REQUIRED ACTION
Scan the records for the word "Courtyard". Report each line where it occurs.

[Dataset entries]
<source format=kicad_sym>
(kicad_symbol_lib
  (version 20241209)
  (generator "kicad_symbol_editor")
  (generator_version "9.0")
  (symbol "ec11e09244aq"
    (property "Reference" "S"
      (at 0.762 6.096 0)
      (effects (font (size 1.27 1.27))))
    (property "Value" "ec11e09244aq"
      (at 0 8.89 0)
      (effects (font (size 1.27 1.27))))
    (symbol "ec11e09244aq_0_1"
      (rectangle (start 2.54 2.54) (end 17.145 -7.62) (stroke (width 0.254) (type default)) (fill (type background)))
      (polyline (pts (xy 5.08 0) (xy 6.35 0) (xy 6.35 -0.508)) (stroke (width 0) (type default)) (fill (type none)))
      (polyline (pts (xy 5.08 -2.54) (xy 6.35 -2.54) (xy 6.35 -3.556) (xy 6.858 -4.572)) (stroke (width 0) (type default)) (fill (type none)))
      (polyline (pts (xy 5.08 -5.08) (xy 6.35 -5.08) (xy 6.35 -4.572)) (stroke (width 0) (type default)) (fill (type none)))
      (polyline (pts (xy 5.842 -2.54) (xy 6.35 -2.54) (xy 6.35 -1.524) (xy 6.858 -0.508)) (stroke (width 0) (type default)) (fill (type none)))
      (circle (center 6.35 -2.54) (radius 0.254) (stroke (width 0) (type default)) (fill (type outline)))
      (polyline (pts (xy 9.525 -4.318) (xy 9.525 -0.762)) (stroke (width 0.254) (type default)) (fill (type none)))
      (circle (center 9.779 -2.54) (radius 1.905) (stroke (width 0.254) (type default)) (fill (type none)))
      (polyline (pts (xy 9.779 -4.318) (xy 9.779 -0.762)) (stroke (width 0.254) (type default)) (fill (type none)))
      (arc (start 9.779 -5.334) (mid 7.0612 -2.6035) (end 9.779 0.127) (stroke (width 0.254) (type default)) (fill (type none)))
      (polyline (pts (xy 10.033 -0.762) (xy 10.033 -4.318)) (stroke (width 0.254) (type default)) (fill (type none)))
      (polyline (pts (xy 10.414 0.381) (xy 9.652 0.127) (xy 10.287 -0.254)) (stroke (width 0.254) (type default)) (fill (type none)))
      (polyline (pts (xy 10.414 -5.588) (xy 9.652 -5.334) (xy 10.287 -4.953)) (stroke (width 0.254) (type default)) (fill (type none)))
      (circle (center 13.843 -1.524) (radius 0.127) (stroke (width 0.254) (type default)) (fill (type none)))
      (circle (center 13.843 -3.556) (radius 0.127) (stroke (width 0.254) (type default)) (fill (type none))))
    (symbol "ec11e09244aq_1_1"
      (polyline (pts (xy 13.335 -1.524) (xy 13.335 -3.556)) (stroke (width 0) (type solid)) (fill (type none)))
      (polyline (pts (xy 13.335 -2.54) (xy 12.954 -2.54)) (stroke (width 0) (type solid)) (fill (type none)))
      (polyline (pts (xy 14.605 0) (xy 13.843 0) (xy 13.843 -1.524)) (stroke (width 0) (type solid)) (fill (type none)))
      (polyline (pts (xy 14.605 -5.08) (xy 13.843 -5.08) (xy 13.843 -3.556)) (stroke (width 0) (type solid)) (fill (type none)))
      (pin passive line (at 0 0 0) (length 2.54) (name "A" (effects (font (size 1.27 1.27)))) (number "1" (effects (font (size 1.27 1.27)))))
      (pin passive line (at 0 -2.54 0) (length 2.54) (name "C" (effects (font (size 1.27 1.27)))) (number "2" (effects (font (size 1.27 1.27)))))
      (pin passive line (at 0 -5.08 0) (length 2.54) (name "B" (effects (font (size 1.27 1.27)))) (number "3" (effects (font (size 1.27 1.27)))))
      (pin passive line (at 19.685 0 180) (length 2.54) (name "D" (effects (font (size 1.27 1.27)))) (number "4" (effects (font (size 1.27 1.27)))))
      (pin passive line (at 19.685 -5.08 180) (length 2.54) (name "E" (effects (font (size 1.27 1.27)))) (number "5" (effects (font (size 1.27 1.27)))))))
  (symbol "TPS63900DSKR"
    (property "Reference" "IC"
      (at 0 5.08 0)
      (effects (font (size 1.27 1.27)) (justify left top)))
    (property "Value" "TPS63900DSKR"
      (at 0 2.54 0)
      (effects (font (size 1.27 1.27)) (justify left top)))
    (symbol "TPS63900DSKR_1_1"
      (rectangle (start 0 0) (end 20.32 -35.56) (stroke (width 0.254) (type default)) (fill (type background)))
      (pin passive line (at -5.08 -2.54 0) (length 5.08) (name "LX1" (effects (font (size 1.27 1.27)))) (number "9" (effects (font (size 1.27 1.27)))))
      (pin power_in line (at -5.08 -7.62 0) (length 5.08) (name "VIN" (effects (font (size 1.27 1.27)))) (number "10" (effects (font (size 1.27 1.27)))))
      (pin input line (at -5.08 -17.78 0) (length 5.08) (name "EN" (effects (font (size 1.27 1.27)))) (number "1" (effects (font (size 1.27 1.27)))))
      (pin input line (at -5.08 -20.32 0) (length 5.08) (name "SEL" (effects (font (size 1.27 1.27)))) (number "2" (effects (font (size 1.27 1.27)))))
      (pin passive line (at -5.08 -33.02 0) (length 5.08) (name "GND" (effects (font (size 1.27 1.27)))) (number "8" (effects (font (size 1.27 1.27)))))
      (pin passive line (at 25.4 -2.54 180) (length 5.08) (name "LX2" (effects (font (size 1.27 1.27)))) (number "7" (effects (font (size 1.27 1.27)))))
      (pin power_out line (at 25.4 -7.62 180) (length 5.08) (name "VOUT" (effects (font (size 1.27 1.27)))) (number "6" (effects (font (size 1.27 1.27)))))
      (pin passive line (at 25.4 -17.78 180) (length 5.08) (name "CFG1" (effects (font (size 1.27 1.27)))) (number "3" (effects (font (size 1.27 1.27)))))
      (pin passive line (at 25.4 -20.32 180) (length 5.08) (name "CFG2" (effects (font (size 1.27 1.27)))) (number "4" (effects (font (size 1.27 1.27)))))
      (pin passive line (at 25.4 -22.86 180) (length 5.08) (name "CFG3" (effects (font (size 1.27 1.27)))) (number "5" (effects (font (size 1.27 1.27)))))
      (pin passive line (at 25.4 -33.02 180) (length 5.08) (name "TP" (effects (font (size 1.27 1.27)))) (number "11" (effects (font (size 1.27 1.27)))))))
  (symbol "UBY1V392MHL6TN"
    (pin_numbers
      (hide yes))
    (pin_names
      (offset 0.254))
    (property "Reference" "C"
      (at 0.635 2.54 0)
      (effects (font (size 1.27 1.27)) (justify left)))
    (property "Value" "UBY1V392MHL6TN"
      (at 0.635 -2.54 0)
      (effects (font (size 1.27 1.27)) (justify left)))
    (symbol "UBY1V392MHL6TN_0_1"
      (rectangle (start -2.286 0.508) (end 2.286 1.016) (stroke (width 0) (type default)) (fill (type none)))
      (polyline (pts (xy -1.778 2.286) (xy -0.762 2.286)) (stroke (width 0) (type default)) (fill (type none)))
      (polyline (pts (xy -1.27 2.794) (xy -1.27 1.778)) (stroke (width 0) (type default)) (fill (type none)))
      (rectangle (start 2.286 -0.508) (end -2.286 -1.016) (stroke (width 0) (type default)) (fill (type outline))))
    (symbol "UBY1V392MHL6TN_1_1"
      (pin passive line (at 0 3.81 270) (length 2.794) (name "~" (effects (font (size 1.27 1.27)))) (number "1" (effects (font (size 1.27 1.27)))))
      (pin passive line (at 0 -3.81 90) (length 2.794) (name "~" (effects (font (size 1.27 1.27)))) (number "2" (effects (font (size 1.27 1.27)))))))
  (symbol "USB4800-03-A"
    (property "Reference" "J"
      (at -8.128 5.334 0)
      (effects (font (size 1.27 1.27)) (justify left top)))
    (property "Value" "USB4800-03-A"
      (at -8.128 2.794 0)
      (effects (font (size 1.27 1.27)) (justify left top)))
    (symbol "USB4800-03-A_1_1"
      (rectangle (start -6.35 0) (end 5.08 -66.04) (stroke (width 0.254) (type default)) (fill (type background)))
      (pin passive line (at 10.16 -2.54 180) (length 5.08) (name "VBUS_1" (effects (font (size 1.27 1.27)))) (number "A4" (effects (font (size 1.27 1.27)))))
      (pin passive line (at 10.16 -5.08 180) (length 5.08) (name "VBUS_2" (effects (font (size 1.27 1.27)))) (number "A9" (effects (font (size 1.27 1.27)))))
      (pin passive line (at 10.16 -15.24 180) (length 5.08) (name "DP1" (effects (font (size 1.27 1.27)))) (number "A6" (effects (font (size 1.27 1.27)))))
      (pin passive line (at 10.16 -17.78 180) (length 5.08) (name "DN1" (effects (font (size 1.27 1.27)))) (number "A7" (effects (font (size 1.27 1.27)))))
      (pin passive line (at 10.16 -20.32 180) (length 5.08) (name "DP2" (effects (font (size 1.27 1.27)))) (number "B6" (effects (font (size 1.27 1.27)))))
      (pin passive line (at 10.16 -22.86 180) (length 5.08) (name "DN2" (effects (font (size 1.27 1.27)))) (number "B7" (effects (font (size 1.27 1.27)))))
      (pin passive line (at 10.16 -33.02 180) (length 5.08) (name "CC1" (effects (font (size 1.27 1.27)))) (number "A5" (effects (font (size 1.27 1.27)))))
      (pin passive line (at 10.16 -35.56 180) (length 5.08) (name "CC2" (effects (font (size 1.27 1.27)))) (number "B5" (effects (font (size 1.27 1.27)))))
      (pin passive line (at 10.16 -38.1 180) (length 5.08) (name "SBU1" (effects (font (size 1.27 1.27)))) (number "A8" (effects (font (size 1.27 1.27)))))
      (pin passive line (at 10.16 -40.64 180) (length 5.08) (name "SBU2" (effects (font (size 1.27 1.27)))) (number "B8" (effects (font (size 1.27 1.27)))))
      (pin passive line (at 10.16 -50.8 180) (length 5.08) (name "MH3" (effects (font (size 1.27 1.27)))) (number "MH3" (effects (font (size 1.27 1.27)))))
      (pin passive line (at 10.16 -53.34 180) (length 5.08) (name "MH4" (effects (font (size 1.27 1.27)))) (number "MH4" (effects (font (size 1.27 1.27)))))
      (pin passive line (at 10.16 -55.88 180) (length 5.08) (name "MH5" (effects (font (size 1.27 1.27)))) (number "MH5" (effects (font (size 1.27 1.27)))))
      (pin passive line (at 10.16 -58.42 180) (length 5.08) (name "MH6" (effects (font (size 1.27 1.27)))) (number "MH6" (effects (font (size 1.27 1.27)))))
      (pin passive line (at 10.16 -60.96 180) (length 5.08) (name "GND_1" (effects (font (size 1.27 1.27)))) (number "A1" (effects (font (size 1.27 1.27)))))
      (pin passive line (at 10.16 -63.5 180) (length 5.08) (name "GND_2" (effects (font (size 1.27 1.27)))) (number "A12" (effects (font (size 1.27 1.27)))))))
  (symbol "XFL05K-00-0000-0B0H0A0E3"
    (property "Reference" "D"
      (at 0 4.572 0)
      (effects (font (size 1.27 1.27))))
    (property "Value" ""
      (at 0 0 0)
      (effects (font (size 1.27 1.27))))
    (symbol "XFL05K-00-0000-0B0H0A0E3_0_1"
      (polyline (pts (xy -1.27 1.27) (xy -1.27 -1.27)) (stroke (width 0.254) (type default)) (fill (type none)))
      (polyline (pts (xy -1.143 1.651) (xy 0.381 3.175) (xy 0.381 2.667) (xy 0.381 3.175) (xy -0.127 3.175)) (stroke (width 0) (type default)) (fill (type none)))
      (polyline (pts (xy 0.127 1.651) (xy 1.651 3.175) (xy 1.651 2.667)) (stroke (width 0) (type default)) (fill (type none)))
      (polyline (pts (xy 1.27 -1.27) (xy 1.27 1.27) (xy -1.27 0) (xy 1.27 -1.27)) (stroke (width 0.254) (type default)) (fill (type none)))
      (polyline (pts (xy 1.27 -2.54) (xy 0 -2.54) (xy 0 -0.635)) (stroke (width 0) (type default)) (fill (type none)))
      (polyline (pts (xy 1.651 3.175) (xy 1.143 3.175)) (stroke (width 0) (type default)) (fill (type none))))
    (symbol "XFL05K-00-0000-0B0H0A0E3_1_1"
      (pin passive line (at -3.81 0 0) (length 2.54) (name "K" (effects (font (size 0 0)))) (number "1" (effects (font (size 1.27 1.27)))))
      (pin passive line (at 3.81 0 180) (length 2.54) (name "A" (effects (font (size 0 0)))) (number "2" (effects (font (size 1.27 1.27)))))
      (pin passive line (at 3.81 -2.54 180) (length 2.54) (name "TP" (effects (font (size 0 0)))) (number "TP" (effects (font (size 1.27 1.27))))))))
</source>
---
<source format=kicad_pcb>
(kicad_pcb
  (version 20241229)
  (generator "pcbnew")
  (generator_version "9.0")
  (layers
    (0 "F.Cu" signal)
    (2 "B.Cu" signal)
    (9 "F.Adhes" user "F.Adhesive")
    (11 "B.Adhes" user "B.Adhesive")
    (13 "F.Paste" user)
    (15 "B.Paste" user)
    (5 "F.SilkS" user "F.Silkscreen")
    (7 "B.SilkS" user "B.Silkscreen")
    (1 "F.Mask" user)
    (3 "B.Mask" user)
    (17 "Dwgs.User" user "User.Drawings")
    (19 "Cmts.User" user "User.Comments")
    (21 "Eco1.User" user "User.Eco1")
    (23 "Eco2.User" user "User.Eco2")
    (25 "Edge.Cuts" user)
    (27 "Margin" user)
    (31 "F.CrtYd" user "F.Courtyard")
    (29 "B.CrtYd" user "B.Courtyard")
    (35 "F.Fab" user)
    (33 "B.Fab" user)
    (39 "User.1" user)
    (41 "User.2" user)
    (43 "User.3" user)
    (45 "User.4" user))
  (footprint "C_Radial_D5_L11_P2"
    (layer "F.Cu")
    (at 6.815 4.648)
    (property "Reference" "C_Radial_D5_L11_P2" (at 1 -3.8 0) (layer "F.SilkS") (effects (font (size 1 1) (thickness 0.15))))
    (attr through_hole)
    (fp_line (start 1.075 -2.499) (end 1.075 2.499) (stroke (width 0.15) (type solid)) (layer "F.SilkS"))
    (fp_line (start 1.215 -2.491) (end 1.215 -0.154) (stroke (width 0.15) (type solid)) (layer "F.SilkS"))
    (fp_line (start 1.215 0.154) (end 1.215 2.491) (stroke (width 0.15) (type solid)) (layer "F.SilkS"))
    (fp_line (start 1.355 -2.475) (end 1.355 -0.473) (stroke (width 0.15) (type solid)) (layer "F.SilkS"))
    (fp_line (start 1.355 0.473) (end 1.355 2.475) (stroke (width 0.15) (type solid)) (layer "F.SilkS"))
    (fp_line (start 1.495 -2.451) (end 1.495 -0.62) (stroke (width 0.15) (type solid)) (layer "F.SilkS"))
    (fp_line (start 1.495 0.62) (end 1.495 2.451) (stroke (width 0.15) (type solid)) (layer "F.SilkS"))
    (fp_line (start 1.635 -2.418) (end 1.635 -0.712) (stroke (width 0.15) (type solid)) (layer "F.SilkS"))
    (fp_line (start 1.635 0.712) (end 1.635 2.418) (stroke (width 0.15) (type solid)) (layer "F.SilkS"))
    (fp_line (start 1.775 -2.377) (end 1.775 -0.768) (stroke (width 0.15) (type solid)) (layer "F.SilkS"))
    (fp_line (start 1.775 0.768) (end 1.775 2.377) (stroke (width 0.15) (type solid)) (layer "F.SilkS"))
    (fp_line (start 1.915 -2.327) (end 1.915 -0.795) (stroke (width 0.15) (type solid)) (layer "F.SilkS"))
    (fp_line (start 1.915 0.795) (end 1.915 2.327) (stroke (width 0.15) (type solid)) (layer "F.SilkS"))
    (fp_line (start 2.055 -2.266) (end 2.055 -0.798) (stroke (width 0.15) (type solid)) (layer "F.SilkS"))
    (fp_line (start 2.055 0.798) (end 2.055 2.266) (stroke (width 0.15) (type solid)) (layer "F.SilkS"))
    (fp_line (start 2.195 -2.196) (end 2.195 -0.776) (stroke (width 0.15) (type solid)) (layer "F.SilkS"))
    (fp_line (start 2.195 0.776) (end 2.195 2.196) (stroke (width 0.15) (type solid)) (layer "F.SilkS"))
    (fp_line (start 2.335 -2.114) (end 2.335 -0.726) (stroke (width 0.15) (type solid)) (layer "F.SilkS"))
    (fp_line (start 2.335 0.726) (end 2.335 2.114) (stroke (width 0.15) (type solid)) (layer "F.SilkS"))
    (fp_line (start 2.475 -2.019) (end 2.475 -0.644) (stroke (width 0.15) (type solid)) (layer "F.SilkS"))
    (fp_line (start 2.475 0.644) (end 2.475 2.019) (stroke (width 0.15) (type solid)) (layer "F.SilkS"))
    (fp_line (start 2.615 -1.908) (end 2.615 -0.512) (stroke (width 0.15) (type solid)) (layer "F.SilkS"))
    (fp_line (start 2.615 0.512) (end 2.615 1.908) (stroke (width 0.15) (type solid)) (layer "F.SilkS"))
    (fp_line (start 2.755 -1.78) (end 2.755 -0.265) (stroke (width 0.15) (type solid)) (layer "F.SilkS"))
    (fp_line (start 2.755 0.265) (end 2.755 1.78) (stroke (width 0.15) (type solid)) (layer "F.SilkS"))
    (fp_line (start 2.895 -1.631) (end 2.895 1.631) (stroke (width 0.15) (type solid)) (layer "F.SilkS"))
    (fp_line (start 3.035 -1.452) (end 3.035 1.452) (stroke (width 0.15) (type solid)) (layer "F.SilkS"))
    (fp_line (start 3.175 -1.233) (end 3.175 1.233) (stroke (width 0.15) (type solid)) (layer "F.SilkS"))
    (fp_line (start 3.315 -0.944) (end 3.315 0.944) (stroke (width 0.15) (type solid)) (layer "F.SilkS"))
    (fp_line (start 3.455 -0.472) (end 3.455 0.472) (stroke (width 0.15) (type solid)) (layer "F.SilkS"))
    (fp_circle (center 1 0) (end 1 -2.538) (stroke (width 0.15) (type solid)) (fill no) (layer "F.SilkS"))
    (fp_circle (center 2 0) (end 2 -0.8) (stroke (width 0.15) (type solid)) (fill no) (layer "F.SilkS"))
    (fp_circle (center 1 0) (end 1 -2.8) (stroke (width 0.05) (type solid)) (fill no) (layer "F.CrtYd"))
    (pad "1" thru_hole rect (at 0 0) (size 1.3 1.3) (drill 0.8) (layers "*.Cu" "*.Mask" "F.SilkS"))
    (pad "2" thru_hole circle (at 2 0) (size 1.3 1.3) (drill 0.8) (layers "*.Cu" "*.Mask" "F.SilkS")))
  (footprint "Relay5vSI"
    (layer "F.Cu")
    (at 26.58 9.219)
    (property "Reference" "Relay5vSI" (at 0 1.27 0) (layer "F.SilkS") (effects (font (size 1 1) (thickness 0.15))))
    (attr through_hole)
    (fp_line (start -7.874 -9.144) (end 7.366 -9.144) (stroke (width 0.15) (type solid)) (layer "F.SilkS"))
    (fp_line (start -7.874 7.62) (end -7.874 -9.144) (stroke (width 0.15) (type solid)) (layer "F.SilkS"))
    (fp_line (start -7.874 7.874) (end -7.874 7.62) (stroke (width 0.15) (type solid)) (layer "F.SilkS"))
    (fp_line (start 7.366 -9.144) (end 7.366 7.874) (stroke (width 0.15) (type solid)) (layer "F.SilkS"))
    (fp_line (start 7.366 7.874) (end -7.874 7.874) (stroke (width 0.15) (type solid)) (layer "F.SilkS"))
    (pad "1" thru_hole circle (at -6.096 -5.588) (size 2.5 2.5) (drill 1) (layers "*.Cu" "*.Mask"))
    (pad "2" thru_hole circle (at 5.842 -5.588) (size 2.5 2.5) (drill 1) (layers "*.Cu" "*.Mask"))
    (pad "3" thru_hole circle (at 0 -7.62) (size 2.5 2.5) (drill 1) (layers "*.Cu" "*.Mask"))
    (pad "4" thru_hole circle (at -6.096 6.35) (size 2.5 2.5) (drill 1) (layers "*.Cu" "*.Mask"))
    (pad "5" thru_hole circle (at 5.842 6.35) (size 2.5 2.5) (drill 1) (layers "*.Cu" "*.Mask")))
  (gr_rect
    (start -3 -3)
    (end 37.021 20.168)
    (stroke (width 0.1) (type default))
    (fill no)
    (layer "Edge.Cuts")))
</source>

EXPECTED OUTPUT
    (31 "F.CrtYd" user "F.Courtyard")
    (29 "B.CrtYd" user "B.Courtyard")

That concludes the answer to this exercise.